When Big Brother viewers had the chance earlier this week to decide the 13th housemate to go into the house, either Jane or Mitch, they didn’t hesitate. They went for the 67-year-old bikini-wearing single-and-ready-to-mingle retiree over the 36-year-old loudmouth larrikin and nostalgia dealer. And why not? Jane sounded like she’d be a load of fun.
Coming hot on the heels of The Golden Bachelor, where Australians fell in love with Bear’s quality selection of smart, interesting, beautiful fifty- and sixty-something women (some of whom even had visible wrinkles), it proves a really important point. Older women on TV are so hot right now.

Sure, over recent years we’ve been getting used to seeing more and more women in their forties, fifties and older on our screens, but 2025 was the year where they totally dominated. And about time too.
This year’s Logies was a triumphant night for the mature ladies. The TV WEEK Gold Logie for the most popular personality on Australian TV was won by 72-year-old Lynne McGranger.
Her fellow nominees included Sonia Kruger, 60, Julia Morris, 57, Lisa Millar, 56, Poh Ling Yeow, 51, and Ally Langdon, 46. (Hamish Blake, a youthful 43, was the token bloke.)
The other big winners on Logies night were Kitty Flanagan, whose comedy Fisk scooped up five awards, and Magda Szubanski, who was very deservedly inducted into the Hall Of Fame.
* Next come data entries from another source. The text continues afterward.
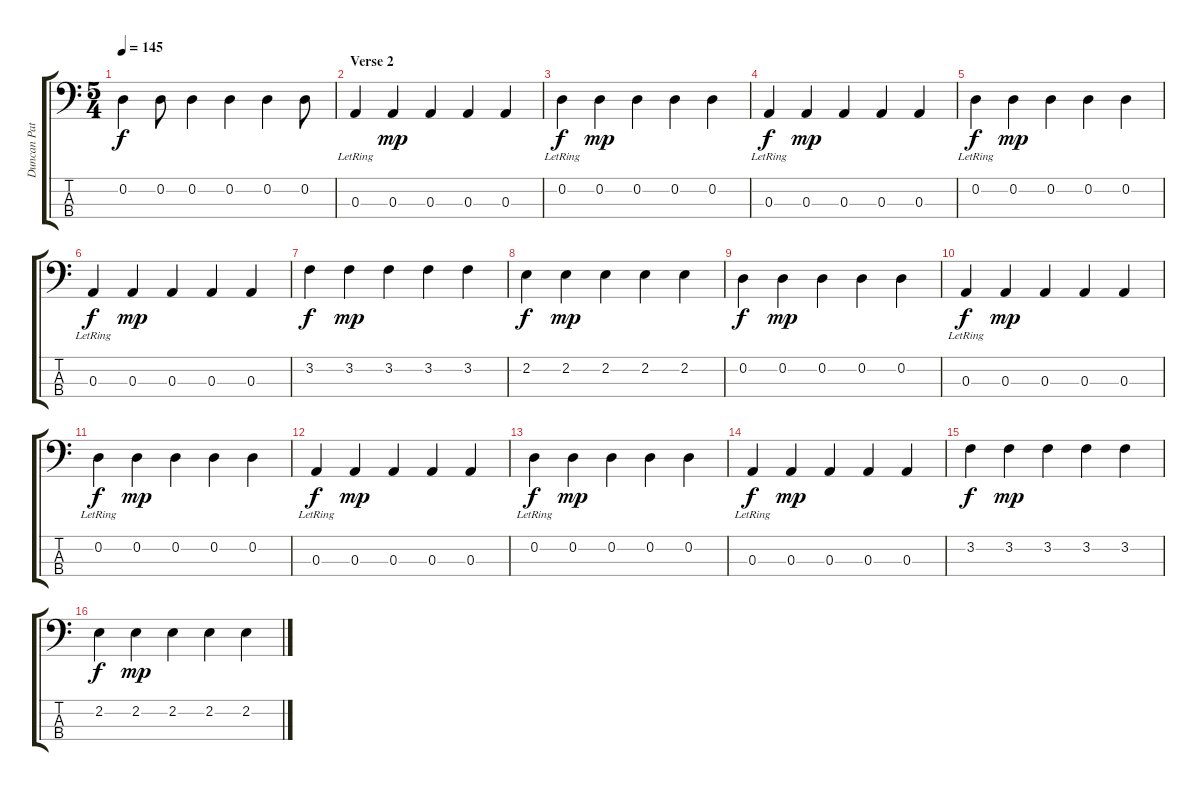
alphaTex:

\track ("Duncan Patterson (Bass Guitar)" "Duncan Pat") {instrument electricbassfinger}
\staff {score tabs}
\tuning (G2 D2 A1 E1) {hide}
\ts (5 4)
\tempo 145
\clef f4
\ks c
0.2.4{dy f} 0.2.8 0.2.4 0.2.4 0.2.4 0.2.8 |
\section ("" "Verse 2")
0.3{lr}.4 0.3.4{dy mp} 0.3.4 0.3.4 0.3.4 |
0.2{lr}.4{dy f} 0.2.4{dy mp} 0.2.4 0.2.4 0.2.4 |
0.3{lr}.4{dy f} 0.3.4{dy mp} 0.3.4 0.3.4 0.3.4 |
0.2{lr}.4{dy f} 0.2.4{dy mp} 0.2.4 0.2.4 0.2.4 |
0.3{lr}.4{dy f} 0.3.4{dy mp} 0.3.4 0.3.4 0.3.4 |
3.2.4{dy f} 3.2.4{dy mp} 3.2.4 3.2.4 3.2.4 |
2.2.4{dy f} 2.2.4{dy mp} 2.2.4 2.2.4 2.2.4 |
0.2.4{dy f} 0.2.4{dy mp} 0.2.4 0.2.4 0.2.4 |
0.3{lr}.4{dy f} 0.3.4{dy mp} 0.3.4 0.3.4 0.3.4 |
0.2{lr}.4{dy f} 0.2.4{dy mp} 0.2.4 0.2.4 0.2.4 |
0.3{lr}.4{dy f} 0.3.4{dy mp} 0.3.4 0.3.4 0.3.4 |
0.2{lr}.4{dy f} 0.2.4{dy mp} 0.2.4 0.2.4 0.2.4 |
0.3{lr}.4{dy f} 0.3.4{dy mp} 0.3.4 0.3.4 0.3.4 |
3.2.4{dy f} 3.2.4{dy mp} 3.2.4 3.2.4 3.2.4 |
2.2.4{dy f} 2.2.4{dy mp} 2.2.4 2.2.4 2.2.4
Things have come a long way since 1968, when the Logie for Most Popular Female In Television was awarded to… NOBODY… because, as host Bert Newton was awkwardly forced to explain, “it appears no one was deemed worthy enough to receive it”. Ouch!
In 2016, when Noni Hazlehurst was inducted into the Hall Of Fame, 27 men had received the honour before her and just one woman: Ruth Cracknell. The male-to-female ratio in the Hall has improved a bit since then, with Kerri-Anne Kennerley and Rebecca Gibney now there along with Ruth, Noni and Magda.
Want more proof that things have changed? TV game shows used to be almost invariably hosted by men, often with attractive younger women as their sidekicks to laugh at their jokes and show off prizes. (It was a big deal when the wonderful, terrifying Cornelia Frances was made host of The Weakest Link in 2001, and she was most probably given the opportunity because TV execs had seen a tough-talking redheaded woman, Anne Robinson, successfully hosting the show in the UK.)
In 2025, female game show hosts have become so common that no one bats an eyelid over them. The hilarious Anne Edmonds nabbed Shaun Micallef’s job on Talkin’ ‘Bout Your Gen, Claire Hooper got her name in the title of a show when the British hit Richard Osman’s House Of Games was remade as Claire Hooper’s House Of Games, and Rebecca Gibney was announced as the person who’d be filling Eddie McGuire’s shiny shoes in the revival of Millionaire Hot Seat. Lock it in, Bec!

In fact, that whole older man/younger woman dynamic is starting to feel a bit passé.
Right now we’ve got the once-unthinkable older woman/younger man dynamic happening on shows like I’m A Celebrity…Get Me Out Of Here!, with Julia Morris and Robert Irwin, and Dancing With The Stars, with Sonia Kruger and Dr Chris Brown, and we’re loving it.
(Although… is Sonia Kruger really 60? She’s never looked a day over 21, and I feel convinced she has a scientist who has discovered the secret to eternal youth tied up in her basement.)

And then there’s scripted shows. So many brilliant dramas and comedies of recent years have featured older women as the stars. Think characters like Claudia Karvan’s Angie Davis in Bump, Kitty Flanagan’s Helen Tudor-Fisk in Fisk and Marta Dusseldorp’s Stella Heikkinen in Bay Of Fires.
The reason we’ve had these fantastic characters – fierce, flawed, funny, relatable – is because these super-talented women have created the shows themselves. And sometimes they’ve had to fight to get them on the screen.
Kitty talks about having first pitched the idea of Fisk as being a comedy about a 33-year-old lawyer. She kept pitching the idea, just changing the age of the lawyer (“Helen, 48”), till it finally got picked up, and went on to become a worldwide smash. (Next year we’re getting Kitty and Anne Edmonds starring together in a new comedy series, Bad Company, and I cannot wait.)
Claudia Karvan talks about how, when she was in her twenties, she “downloaded this belief” that she was “peaking”. Even as late as the 1990s and into the 2000s, women on TV expected that they would disappear from screens as they got older. Happily, that doesn’t seem to be happening the way it used to. Women at the top of their game can now reasonably expect to stick around and keep doing what they do so well (oh hi, Sandra Sully!).
Whether wearing bikinis in the Big Brother house, cracking jokes on game shows or starring in drama series they’ve created, older women are ruling our screens in 2025 and they’re not going anywhere. Thankfully.